The next great idea came when Michael watched his younger sister, Mariana, play on her phone. She was basically playing a hacked iOS charades game that Michael had created. The game was to take four photos, slap them into a collage, and make her friends guess the word she was acting out.
Michael said he knew it was a great idea for an app, because his sister loved it before he even invented it.
But apps are easier dreamed up than done. The mechanics of the code were way more complicated than those he’d worked with before. He wasn’t used to programming multiplayer games, coordinating between users or processing images.
But after bootstrapping and hacking his way through, Michael created “4 Snaps.” Players take four photos and ask other players to guess their word. And he made it on a shoestring budget.
He submitted the app to the store in May 2013, in the middle of his final exams. He failed half of them. He used to be a straight-A student.
“I watch my son, every night and every single day, staying up until four or five a.m., working on the app, doing his homework, sleeping two or three hours, and then going to school,” Cristina Sayman said.
Michael spent the next weeks fixing problems in the app and trying to get publicity for it.
It didn’t work. But he got a marketing idea from his sister when she showed him the “annoying” adverts that famous Instagram accounts occasionally posted.
Michael made one of his own (that he thought would appeal to girls) and paid some Instagrammers to post it on their accounts for $40/day. He could barely afford it, but his gamble paid off fast. His app climbed to #127 on the App store World Games category.
Then Michael ran out of money
When Michael hit his cash road block, he didn’t know about seed investing rounds, or any of the other ways entrepreneurs get money. He thought the party was over. But then he got an email from a marketing firm called Instafluence that agreed to trade him cash for app revenue share.
By August 2013, his app was #1 in the World Games category.
Another road block
Around the same time, Michael got into a disagreement with Parse, the server company he was using. He’d figured out how to use them for free. But with 200,000 users playing 300,000 games a day, Parse felt Michael was cheating them and wanted him to pay.
But after some negotiation, they offered him a special deal on their service.
“They had to find an enterprise plan a 17-year-old could pay,” Sayman said, laughing.
“Disney World for tech people”
In April 2013, Michael got hired by Facebook. He was on Facebook’s radar, big time.
A recruiter reached out to the teen, and asked him to apply for a summer internship. Then they flew him and his mother out for the Parse developer conference, and to tour their office and facilities.
Michael was, understandably, freaking out.
“It was like a Disney World but for tech people.”
That’s also when Zuckerberg invited Michael into his office.
“He sits down on his desk, puts his feet up, has a soccer ball, and he’s dribbling it. And I’m like, ‘Is this real life right now?’” Michael said.

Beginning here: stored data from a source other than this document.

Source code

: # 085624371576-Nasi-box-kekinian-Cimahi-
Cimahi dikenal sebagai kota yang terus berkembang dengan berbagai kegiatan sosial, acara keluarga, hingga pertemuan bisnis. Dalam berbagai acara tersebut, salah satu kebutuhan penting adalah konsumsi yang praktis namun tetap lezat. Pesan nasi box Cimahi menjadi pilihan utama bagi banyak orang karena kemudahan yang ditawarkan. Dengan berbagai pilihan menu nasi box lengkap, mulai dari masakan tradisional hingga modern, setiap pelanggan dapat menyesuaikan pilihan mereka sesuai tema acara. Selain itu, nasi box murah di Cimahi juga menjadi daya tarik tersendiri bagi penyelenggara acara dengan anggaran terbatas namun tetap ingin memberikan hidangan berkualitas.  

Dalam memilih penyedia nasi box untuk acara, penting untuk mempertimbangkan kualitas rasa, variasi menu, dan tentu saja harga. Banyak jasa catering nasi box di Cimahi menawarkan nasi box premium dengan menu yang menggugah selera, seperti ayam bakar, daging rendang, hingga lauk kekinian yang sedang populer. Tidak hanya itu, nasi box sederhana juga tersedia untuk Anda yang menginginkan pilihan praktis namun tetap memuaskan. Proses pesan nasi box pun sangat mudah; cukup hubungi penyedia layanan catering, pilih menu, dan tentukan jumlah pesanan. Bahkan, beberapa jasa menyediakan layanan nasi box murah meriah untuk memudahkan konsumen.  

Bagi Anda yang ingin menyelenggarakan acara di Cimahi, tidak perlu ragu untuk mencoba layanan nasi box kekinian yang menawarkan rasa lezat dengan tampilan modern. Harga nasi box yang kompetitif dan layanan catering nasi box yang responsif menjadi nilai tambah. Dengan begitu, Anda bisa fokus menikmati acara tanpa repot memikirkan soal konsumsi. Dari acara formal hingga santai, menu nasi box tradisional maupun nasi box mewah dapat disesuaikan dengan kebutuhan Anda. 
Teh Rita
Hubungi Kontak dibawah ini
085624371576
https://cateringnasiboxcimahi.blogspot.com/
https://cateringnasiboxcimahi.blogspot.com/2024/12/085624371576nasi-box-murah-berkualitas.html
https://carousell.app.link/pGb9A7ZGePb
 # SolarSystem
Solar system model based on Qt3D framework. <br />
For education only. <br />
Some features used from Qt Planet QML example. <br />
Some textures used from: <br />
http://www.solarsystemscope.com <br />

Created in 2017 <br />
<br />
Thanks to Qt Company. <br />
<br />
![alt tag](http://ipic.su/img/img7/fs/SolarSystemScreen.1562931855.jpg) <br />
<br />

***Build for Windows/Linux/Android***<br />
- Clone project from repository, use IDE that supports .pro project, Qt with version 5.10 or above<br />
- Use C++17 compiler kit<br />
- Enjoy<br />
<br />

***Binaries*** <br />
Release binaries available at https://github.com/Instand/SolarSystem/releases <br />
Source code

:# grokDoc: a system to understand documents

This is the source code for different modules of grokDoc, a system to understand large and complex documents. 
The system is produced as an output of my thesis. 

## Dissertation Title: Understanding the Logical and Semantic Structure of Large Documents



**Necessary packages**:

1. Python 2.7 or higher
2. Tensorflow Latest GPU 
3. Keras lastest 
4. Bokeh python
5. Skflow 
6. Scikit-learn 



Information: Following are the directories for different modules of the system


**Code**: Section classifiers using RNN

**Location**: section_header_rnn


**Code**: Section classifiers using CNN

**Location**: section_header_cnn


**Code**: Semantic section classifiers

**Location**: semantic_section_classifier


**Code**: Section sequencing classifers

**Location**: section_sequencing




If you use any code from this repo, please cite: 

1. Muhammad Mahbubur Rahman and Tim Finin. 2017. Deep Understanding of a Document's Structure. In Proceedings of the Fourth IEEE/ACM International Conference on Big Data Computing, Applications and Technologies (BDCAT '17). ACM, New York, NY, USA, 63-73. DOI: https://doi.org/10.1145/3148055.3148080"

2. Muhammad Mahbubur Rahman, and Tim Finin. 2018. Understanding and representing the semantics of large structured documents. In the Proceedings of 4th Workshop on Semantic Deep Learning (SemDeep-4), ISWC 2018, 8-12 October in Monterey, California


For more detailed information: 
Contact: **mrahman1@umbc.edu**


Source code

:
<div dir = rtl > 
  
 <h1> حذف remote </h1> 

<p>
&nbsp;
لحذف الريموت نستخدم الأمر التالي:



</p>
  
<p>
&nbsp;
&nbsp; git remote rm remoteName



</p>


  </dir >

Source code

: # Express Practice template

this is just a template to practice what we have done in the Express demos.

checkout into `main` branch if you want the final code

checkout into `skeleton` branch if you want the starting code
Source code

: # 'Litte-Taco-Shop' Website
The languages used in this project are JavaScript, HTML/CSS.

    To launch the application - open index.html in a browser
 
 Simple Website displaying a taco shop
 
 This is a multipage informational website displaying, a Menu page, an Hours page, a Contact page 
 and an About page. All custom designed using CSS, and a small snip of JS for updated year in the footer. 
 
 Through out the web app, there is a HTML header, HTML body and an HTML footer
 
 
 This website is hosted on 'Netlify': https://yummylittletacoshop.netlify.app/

Zuckerberg invited Michael to be the subject of an 8-minute film that would play during the conference.
When Zuckerberg asked him what he planned to do with his summer internship, Michael had one of those teenage moments where he just said the first thing he thought of.
“I was like, ‘I don’t really like work’,” Sayman says. “I don’t know why I said that.”
Despite that burst of honesty, Michael got the internship, and earned $6,000 a month.
A few months later, 4 Snaps was #1 in the store again, beating Scrabble and Words With Friends. And Lyft and Starbucks.
Michael’s apps:
- Club Penguin Cheats app
- 4 Snaps
- The Impossible
- Super Stickman Jump
- PokeGear
- Doodle Town
- Bubble Bounce
- GuideZilla
Facebook royalty
After his summer internship, Michael was offered a job at Facebook. He happily accepted.
Today he’s a software developer at Facebook. You can watch him talk about his job in this recent video.
Be curious and determined
Posted by TechPrep on Wednesday, October 21, 2015
His lisp, braces, and baby fat have faded, and he now looks almost old enough to drive.
“It’s just a stupid app,” Michael said. “But the fact that I created something out of nothing and changed someone’s life in a stupid insignificant way is the best feeling ever.”